*** Trecho exibido

COMO PASSAR O BASTÃO?
Antes de completarmos a visão sobre a comunicação necessária e urgente da mensagem às próximas gerações, gostaria de considerar a metodologia, ou o como, transmitir tais verdades de forma eficiente para a geração que ai se encontra presente.
James Houston define mentoria como um “exercício de vida simples e de amizade cristã”. Tem por princípio o relacionamento com o outro, por isto requer a capacidade de compartilhar a vida. Exige sensibilidade para entender o modo de Deus agir. Mentor não é treinador, por isto não possui atitude de superioridade, autoritarismo e domínio, mas é alguém que decide compartilhar a vida de Cristo aos outros.
Para ele, três princípios devem caminhar e orientar a mentoria:
GENEROSIDADE
&
SOLIDARIEDADE
&
GRATIDÃO
Se você observar bem, vai perceber que se parecem com os três princípios apontados por Nouwen nas páginas anteriores. A vida de Jesus reproduzida em nós, vai gerar outras vidas em Cristo, a partir de nós. Modelos espirituais serão vivenciados na caminhada de fé e na inspiração da geração que surge depois de nós.
Para isto, ele sugere três caminhos:
- Responder com relevância às questões desta geração – Não é fácil viver num contexto no qual somos constantemente avaliados e questionados, onde nossas atitudes, valores, conceitos são sempre julgados e criticados. Era assim nos dias dos apóstolos e certamente não é muito diferente em nossos dias.
Pedro afirma: “Antes, santificai a Cristo, como Senhor, em vosso coração, estando sempre preparados para responder aquele que vos pedir razão da esperança que há em vós” (1 Pe 3.15). A coerência moral resulta de uma vida santificada: “santificai a Cristo, como Senhor”, e fundamenta-se em consistência intelectual “razão da esperança”. Surge a necessidade de uma mente lúcida, já que fé sem razão torna-se fé superficial. Razão e fé são aliadas, não inimigas.
Isto tem a ver com a apologética cristã. A palavra “responder”, usada aqui neste texto vem de “apologia”. Todas as cartas tinham por objetivo “responder” às críticas vindas de dentro e fora da igreja.

******
*** Dados exibidos

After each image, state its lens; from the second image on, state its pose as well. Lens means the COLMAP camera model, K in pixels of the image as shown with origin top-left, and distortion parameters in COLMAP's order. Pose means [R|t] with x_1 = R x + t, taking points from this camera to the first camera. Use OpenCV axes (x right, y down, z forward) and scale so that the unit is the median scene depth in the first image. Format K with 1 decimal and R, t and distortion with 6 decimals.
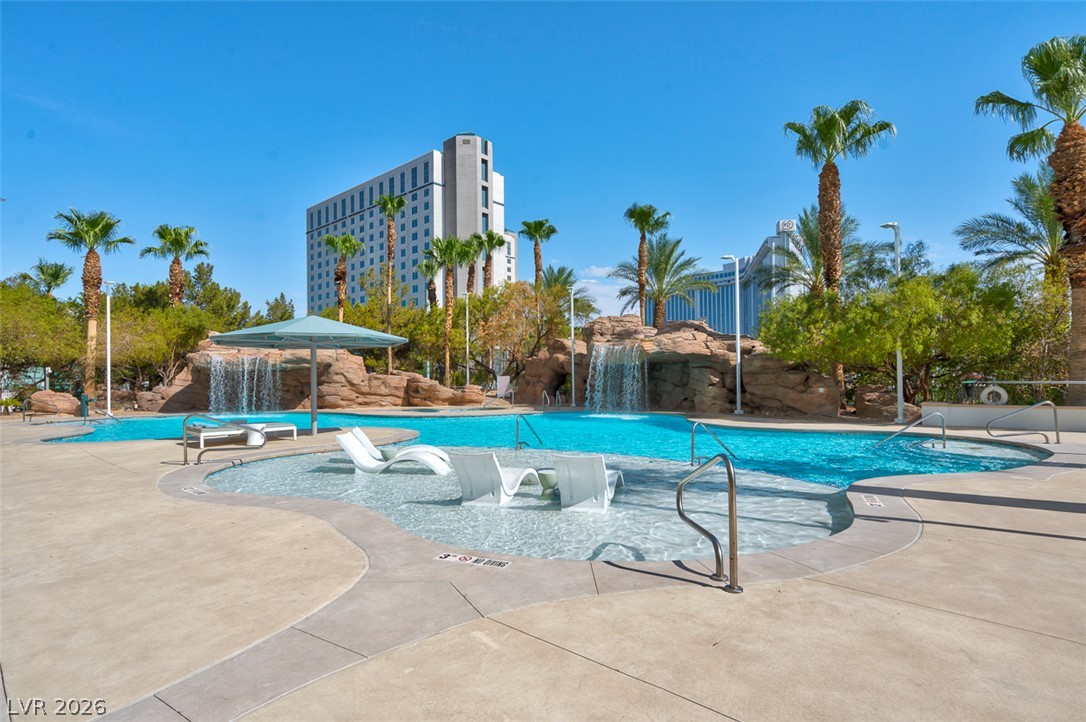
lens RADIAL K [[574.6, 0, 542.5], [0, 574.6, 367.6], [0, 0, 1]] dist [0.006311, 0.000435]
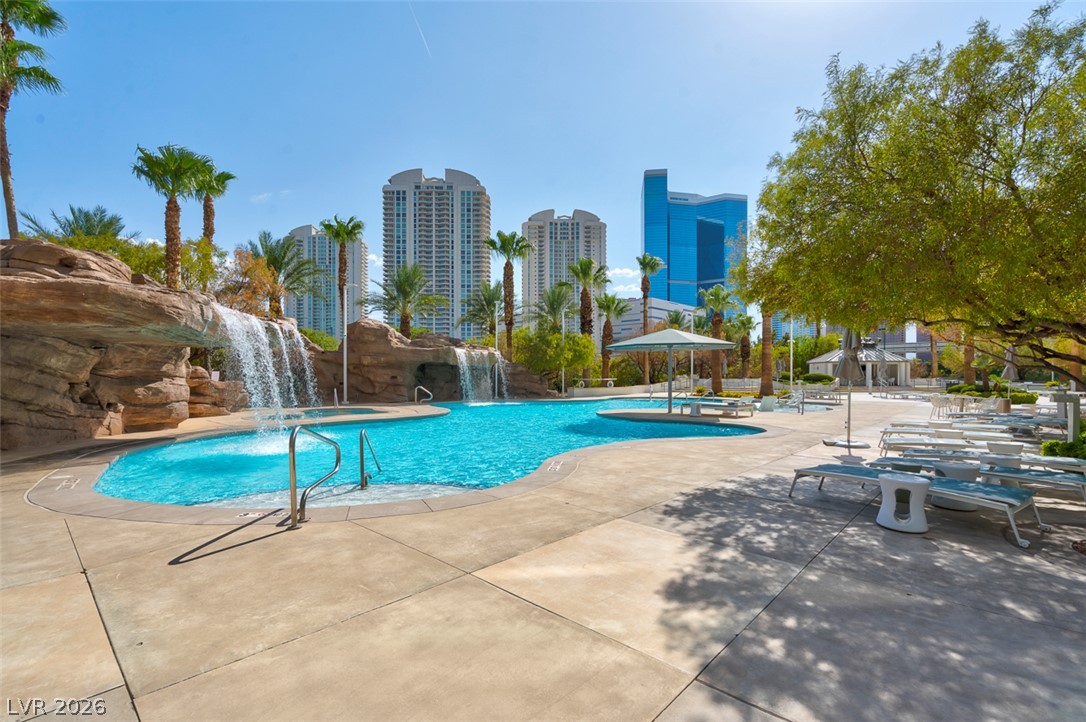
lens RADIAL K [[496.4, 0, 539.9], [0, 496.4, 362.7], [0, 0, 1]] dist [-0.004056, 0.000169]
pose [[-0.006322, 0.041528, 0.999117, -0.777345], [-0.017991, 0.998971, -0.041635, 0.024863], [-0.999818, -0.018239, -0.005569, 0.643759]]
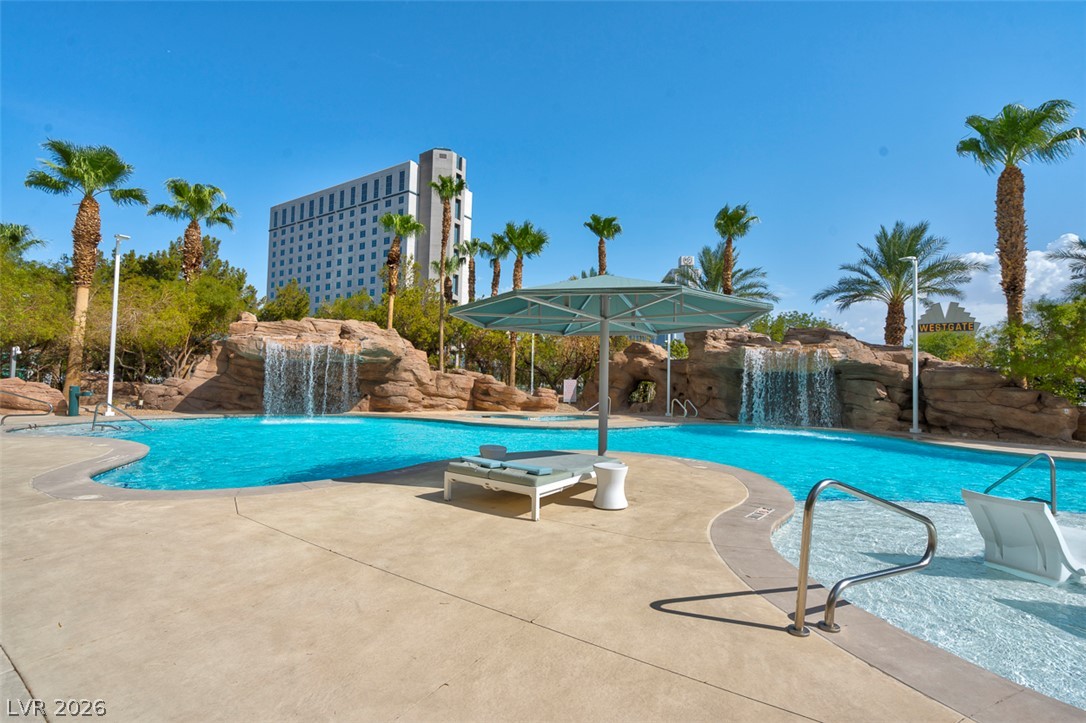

******

_O que fazer_
Reproduza fielmente a parte do texto sobre mentoria que vai de "COMO PASSAR O" a "Cristo aos outros.".

_Resposta escrita_
COMO PASSAR O BASTÃO?
Antes de completarmos a visão sobre a comunicação necessária e urgente da mensagem às próximas gerações, gostaria de considerar a metodologia, ou o como, transmitir tais verdades de forma eficiente para a geração que ai se encontra presente.
James Houston define mentoria como um “exercício de vida simples e de amizade cristã”. Tem por princípio o relacionamento com o outro, por isto requer a capacidade de compartilhar a vida. Exige sensibilidade para entender o modo de Deus agir. Mentor não é treinador, por isto não possui atitude de superioridade, autoritarismo e domínio, mas é alguém que decide compartilhar a vida de Cristo aos outros.